Maia Quartet; Dunsmuir Piano Quartet
The all too familiar hymns of my childhood have come back to haunt me ... --Ingram Marshall
The music recorded herein ranges over a twelve year period; most of it is imbued with strains which will be recognizable to many. For me the research into memory is an important tool in my compositional workshop. We are, all of us, always searching our past in an attempt to understand the present. I think this is especially useful for the artist.
The opening work, Entrada (At the River), is based on a fragment for string quartet, amplified with electronic delays, conceived in 1984; it is a process of gradually revealing itself.
The Piano Quartet (In My Beginning is My End) originated as a trio (no viola) and was written for the then Dunsmuir Trio in 1986-87. It was commissioned by my longtime friend and supporter, David Rumsey. By the time this recording bacame a possibility, the Dunsmuir had become a quartet and Jennifer Culp, the cellist, an old and dear friend, suggested that my trio might be "improved" as a quartet. And it was. The revision was done in 1995. At the time of rewriting it I was reading Elliott's Four Quartets and the title seemed appropriate.
The first movement has no conscious references in it; it was a spontaneous invention composed in rough form shortly after the birth of my son in 1986. The second movement, which might be considered a set of variations, dwells on two hymns, both quite well known.
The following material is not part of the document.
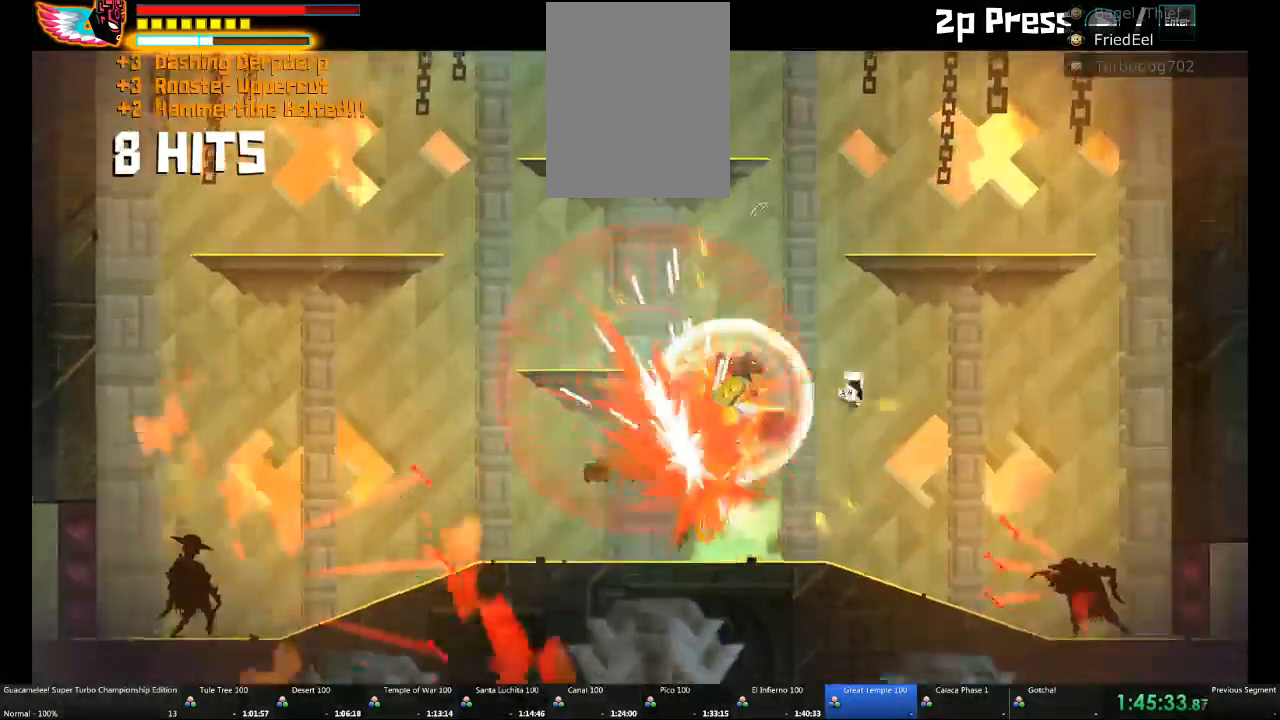
{"buttons": [], "left_stick": "right", "right_stick": "center", "events": []}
The string quartet, Evensongs, is really a collection of pieces, hymnodic meditations, concerning the crepuscular. Its six sections are bound together in two "movements." They were, mostly, written in 1991-92 in anticipation of a workshop collaboration with the Stuart Pimsler Dance Theater in Minneapolis. Working with a local string quartet, Stuart and Susanne Costello created a dance theater work around some of the music; it was called "Hymn of Two Embraces." Also involved in that collaboration was the sculptor Carol Parker, whose intensely personal work has always been an inspiration to me; to her we owed the idea of using in the performance the chorus of music boxes, which now appear in the string quartet at several points; the child's voice, heard in these tape collages, is that of my then five year old son, Clement. In several ways, this music is about childhood, or more specifically, is a reflection on the mirror of childhood one sees in one's own children.
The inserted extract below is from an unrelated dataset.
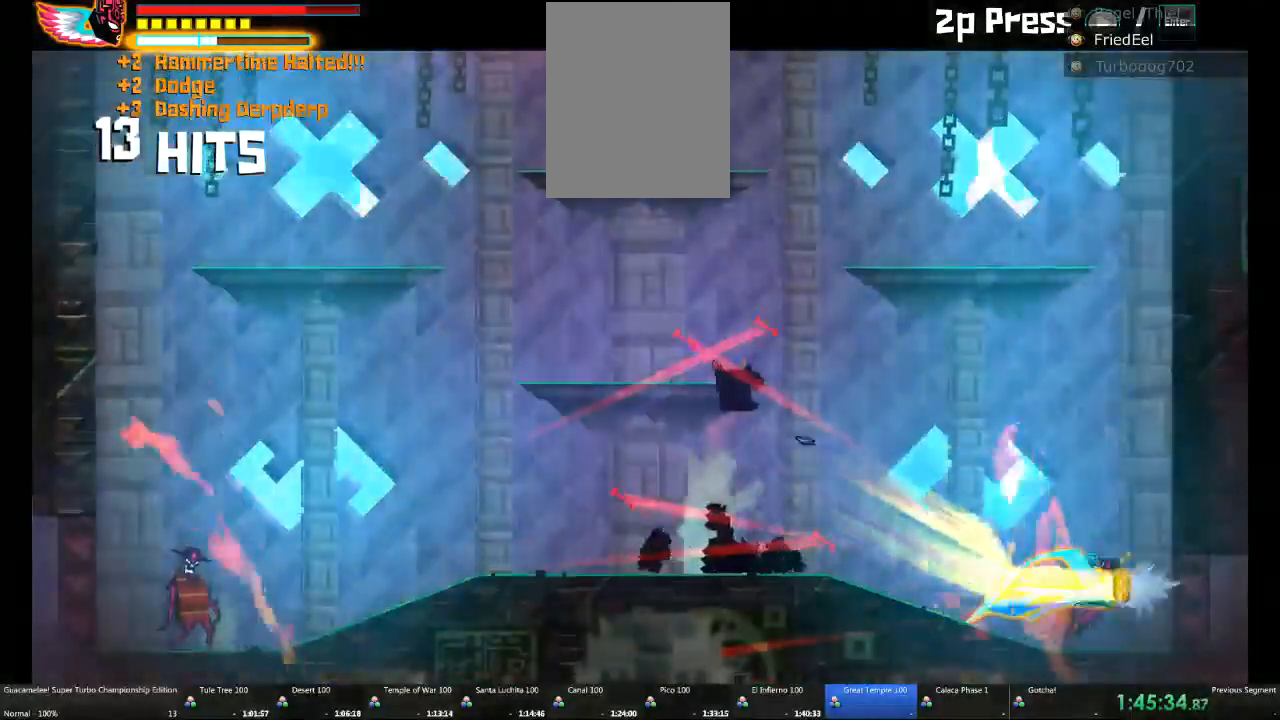
{"buttons": [], "left_stick": "up-left", "right_stick": "center", "events": [[433, "left_stick", "up-left"]]}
For those who think of me mainly as a composer of tape and/or electronic music, which is understandable in light of my discography, this music presents another side. Although there is some electronic processing in Entrada and a bit of tape collage interjection in Evensongs, this is "musica acustica." Yet, I like to think that my treatment of purely instrumental sound is not so different from that of taped and electronic sources.